_To-do item_
Where a line of the records contains the word "pixels", show that line.

_Source records_
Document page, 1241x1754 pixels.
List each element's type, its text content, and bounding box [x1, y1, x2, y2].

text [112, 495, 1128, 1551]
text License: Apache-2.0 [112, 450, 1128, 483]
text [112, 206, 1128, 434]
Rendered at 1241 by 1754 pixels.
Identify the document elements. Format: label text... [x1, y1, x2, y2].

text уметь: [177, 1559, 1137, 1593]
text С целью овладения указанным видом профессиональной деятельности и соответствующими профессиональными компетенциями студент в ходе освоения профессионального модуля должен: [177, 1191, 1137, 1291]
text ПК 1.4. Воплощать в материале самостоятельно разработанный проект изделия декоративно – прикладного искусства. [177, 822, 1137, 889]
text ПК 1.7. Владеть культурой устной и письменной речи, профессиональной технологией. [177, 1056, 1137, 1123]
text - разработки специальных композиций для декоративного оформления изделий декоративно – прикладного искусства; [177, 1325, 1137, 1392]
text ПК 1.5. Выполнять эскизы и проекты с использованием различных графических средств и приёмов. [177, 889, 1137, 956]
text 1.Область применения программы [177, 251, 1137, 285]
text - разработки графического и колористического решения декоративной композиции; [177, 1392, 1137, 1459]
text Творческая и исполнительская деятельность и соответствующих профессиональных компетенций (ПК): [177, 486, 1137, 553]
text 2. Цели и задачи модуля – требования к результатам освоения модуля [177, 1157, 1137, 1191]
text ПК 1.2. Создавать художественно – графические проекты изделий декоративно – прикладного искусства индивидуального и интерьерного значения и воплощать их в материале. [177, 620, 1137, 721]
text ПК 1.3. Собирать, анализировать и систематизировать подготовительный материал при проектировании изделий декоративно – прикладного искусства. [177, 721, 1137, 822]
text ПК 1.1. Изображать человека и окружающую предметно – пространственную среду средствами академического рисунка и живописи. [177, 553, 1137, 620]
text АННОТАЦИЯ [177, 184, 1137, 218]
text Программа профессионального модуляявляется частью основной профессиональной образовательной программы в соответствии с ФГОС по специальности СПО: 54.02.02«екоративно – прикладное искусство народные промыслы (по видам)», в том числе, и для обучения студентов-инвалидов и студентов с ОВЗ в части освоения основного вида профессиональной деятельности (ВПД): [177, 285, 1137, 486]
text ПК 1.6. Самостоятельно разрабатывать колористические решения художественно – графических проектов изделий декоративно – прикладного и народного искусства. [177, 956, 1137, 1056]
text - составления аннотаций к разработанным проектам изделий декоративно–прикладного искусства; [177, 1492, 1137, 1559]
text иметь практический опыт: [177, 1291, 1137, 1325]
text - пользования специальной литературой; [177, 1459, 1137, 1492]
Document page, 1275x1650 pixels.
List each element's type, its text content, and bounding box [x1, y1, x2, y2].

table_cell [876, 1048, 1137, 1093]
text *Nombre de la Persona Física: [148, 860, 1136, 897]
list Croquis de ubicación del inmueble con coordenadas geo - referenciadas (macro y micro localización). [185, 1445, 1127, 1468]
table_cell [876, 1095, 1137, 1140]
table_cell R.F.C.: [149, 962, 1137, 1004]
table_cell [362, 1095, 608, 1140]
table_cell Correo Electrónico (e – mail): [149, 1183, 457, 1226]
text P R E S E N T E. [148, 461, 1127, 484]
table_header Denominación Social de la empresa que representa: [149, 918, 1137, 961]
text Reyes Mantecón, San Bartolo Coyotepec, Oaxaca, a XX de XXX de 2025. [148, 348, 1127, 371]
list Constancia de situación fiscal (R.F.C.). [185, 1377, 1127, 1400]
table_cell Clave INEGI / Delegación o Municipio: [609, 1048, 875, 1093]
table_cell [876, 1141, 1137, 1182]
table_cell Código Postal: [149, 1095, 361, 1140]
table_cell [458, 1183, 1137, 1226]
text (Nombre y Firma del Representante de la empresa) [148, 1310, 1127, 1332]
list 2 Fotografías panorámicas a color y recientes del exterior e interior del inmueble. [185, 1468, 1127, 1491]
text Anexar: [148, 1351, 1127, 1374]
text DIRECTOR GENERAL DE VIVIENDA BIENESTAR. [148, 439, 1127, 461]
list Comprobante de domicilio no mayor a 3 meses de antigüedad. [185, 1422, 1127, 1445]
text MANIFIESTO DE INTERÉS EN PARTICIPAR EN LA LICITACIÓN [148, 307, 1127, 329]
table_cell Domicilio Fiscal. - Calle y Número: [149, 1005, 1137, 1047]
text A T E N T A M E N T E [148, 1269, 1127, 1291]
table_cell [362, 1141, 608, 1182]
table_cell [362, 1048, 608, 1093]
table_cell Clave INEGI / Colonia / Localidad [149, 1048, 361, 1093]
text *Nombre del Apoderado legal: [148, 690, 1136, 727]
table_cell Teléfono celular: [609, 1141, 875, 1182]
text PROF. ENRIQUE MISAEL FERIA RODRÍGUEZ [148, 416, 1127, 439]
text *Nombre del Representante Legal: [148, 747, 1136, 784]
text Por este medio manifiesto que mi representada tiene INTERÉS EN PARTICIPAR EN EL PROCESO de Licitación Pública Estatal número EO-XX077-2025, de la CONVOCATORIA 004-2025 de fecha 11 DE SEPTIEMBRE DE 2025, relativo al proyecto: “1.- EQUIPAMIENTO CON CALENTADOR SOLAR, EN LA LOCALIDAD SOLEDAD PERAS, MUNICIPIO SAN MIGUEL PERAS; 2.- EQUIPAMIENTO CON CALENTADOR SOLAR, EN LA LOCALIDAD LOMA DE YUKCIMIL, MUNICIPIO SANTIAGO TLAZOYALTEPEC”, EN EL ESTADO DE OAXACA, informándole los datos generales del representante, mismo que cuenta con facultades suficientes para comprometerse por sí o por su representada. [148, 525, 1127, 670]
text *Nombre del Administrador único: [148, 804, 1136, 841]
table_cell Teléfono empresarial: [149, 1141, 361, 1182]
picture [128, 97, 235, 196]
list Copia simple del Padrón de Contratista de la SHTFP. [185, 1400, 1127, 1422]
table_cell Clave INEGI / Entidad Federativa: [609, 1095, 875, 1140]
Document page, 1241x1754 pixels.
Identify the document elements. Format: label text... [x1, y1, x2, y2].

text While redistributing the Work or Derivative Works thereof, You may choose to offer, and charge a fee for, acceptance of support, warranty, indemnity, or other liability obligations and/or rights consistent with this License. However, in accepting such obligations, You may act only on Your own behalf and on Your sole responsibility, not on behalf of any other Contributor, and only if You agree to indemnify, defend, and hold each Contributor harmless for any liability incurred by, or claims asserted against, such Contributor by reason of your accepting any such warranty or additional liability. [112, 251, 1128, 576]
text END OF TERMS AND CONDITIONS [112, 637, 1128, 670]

_Final answer_
Document page, 1241x1754 pixels.
Rendered at 1241 by 1754 pixels.
Document page, 1275x1650 pixels.
Document page, 1241x1754 pixels.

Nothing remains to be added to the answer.